After the first month, you will be dumping pails of paint out the windows. Even when you use the books on your nightstand to paddle your mattress to your closet, the bedframe sunken somewhere down below; even when you sleep in your rubber rain boots, you will still not acknowledge the flood of white in every room. You will wake up, only to cough up chalky white chunks of congealed paint, and then you will continue on. Some mornings you find it easier to breathe than others. Sometimes it will feel like you are drowning on dry land, except it is not dry, it is only white paint, covering every wall, every surface, and submerging everything and sinking anything that comes near.

It is not until after the first year, you will finally notice the paint. It will not happen when you buy only white clothes so the paint soaked clothing will no longer call for attention. It will not happen when you find out they are with another and you wake up face first in the paint, the moon reflecting off of the surface.

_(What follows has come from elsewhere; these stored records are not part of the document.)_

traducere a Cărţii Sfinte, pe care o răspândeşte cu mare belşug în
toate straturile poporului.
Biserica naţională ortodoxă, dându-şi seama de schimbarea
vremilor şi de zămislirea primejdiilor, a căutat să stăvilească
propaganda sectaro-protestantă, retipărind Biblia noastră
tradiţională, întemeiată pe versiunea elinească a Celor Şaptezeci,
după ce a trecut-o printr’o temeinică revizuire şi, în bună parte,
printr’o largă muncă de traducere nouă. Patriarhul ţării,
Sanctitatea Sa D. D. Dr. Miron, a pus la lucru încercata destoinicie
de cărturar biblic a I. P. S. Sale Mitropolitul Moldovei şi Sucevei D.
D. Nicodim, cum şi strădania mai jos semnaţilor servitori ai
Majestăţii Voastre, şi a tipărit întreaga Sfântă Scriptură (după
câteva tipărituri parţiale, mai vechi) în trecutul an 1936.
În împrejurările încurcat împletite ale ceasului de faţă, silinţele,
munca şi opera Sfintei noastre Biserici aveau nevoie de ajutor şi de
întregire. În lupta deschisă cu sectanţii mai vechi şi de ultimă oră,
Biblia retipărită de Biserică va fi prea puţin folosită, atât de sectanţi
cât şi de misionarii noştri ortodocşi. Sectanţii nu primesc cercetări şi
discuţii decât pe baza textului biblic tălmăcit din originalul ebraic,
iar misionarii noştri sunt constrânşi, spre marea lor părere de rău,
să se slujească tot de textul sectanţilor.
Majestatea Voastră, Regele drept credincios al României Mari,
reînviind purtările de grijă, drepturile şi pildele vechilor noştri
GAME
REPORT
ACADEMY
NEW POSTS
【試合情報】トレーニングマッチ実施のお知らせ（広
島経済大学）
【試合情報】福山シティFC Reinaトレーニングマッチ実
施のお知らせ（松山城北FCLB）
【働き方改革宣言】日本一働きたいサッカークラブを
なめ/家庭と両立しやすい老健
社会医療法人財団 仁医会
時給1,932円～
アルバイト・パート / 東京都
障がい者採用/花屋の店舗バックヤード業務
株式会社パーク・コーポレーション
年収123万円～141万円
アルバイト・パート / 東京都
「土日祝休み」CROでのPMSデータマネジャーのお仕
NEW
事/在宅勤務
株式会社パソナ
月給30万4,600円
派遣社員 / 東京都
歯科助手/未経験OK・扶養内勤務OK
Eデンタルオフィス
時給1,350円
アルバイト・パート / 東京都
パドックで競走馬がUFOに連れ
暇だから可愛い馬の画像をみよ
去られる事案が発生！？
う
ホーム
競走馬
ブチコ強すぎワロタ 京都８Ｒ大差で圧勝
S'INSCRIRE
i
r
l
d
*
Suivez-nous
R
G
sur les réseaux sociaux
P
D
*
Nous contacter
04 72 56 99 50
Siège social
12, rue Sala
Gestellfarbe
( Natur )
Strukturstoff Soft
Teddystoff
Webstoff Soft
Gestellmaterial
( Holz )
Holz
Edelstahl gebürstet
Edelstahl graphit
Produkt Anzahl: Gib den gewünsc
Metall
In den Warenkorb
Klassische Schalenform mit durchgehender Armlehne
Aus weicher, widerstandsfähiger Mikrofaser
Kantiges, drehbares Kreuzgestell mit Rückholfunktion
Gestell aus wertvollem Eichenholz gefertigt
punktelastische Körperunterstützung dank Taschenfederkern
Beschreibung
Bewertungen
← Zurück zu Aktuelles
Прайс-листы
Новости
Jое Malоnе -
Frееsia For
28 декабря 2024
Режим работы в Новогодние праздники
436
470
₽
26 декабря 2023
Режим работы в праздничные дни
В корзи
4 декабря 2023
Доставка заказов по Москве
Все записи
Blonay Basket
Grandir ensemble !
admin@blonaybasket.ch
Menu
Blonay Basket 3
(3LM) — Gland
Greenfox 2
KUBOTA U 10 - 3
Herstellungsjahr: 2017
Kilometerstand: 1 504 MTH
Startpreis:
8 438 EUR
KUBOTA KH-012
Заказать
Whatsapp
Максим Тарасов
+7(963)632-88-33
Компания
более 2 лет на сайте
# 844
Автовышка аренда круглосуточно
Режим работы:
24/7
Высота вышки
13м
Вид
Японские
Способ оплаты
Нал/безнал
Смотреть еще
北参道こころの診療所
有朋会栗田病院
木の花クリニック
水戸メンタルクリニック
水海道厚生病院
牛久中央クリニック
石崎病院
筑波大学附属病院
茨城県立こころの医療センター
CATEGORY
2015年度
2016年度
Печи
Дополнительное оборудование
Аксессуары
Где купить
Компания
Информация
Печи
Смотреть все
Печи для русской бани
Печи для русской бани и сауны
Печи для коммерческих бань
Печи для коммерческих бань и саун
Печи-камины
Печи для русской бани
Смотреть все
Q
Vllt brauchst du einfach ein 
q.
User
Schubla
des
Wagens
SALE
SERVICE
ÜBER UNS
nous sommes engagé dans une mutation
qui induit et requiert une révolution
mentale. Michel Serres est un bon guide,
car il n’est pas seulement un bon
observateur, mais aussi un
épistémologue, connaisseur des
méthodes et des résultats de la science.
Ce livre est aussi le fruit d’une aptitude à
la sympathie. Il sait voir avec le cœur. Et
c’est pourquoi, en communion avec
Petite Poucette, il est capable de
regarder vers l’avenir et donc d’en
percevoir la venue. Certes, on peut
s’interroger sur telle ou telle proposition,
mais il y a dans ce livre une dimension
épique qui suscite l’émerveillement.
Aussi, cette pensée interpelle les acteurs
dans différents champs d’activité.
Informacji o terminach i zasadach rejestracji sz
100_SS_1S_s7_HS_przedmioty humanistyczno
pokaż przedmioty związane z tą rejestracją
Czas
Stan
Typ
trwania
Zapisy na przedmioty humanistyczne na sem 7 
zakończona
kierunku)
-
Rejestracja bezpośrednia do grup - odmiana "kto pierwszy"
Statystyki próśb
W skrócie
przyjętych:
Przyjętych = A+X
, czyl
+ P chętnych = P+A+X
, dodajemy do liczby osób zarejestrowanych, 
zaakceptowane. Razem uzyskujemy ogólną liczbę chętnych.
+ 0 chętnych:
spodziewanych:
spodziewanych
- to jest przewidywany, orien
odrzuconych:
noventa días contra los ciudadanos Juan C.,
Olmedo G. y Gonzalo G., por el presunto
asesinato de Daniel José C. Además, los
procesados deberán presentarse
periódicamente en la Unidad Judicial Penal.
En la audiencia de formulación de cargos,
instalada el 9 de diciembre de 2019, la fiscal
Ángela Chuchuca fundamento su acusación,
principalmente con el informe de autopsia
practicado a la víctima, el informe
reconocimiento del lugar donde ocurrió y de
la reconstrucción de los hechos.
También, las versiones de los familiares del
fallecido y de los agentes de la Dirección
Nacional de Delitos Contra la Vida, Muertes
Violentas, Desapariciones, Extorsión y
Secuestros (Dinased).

It happens when you try to remember what color your walls used to be, and you cannot recall. The “Robin’s Egg” was your choice. You had thought it was perfect because the light streams through the kitchen window when you make pancakes in the morning and it hits the mirror just right.

So you bought a blue sweater. So you will paint your ceiling blue, because everything else will be leached of color, only “Sea Salt” creeping up every wall, but not what is within reach. Not what is manageable. You buy white curtains with small forget-me-nots embroidered all over, and then once you realize you are tired of swimming through the unrelenting tides of paint, you will open the doors. You will break the windows. You will use their old shirt to shove the rising waves of “Sea Salt” out of the door, out the windows, out, out, out out.

And it will feel easier to breathe. And you will realize how much you missed color. And as you back into the kitchen wall, as blue as ever, you will realize the paint still overlaps just the slightest between the wall and the floor. The smallest crests and troughs still dip down to the hardwood, still rise to the shores of “Robin’s Egg.”

As you slip to the floor, head resting on the rug, surprisingly dry and the stripes still iridescent, you will, perhaps forever, think about how you are laying on the floor thinking about the small gaps of paint of all things, your head on a rug, your body still covered in paint, their old shirt destroyed and laying dejected on the front stoop, and about how the kitchen might look good in a “Sage Green” shade, and perhaps you will go to the Home Depot and pick up a sample and some new brushes and you will not go near the white paint.